◆ EXERCISE DIRECTIONS: Please copy the data below word for word, keeping every line as it stands.

Saved entries:
┏━━

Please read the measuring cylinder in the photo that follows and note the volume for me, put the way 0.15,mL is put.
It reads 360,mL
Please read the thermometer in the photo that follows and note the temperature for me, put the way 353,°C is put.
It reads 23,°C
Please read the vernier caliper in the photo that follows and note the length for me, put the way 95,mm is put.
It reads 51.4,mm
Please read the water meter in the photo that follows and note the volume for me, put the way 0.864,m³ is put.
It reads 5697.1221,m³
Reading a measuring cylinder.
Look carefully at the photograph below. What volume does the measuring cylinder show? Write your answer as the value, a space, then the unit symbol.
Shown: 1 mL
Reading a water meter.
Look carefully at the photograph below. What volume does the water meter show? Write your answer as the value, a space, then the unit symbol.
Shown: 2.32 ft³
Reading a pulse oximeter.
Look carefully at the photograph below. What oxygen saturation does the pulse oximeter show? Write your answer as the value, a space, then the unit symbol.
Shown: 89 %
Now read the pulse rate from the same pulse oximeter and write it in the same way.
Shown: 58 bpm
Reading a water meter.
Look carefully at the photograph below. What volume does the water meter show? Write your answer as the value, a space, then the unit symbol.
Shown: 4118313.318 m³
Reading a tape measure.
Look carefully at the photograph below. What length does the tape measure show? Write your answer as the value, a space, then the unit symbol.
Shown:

┗━━

◆ RESPONSE:
Please read the measuring cylinder in the photo that follows and note the volume for me, put the way 0.15,mL is put.
It reads 360,mL
Please read the thermometer in the photo that follows and note the temperature for me, put the way 353,°C is put.
It reads 23,°C
Please read the vernier caliper in the photo that follows and note the length for me, put the way 95,mm is put.
It reads 51.4,mm
Please read the water meter in the photo that follows and note the volume for me, put the way 0.864,m³ is put.
It reads 5697.1221,m³
Reading a measuring cylinder.
Look carefully at the photograph below. What volume does the measuring cylinder show? Write your answer as the value, a space, then the unit symbol.
Shown: 1 mL
Reading a water meter.
Look carefully at the photograph below. What volume does the water meter show? Write your answer as the value, a space, then the unit symbol.
Shown: 2.32 ft³
Reading a pulse oximeter.
Look carefully at the photograph below. What oxygen saturation does the pulse oximeter show? Write your answer as the value, a space, then the unit symbol.
Shown: 89 %
Now read the pulse rate from the same pulse oximeter and write it in the same way.
Shown: 58 bpm
Reading a water meter.
Look carefully at the photograph below. What volume does the water meter show? Write your answer as the value, a space, then the unit symbol.
Shown: 4118313.318 m³
Reading a tape measure.
Look carefully at the photograph below. What length does the tape measure show? Write your answer as the value, a space, then the unit symbol.
Shown:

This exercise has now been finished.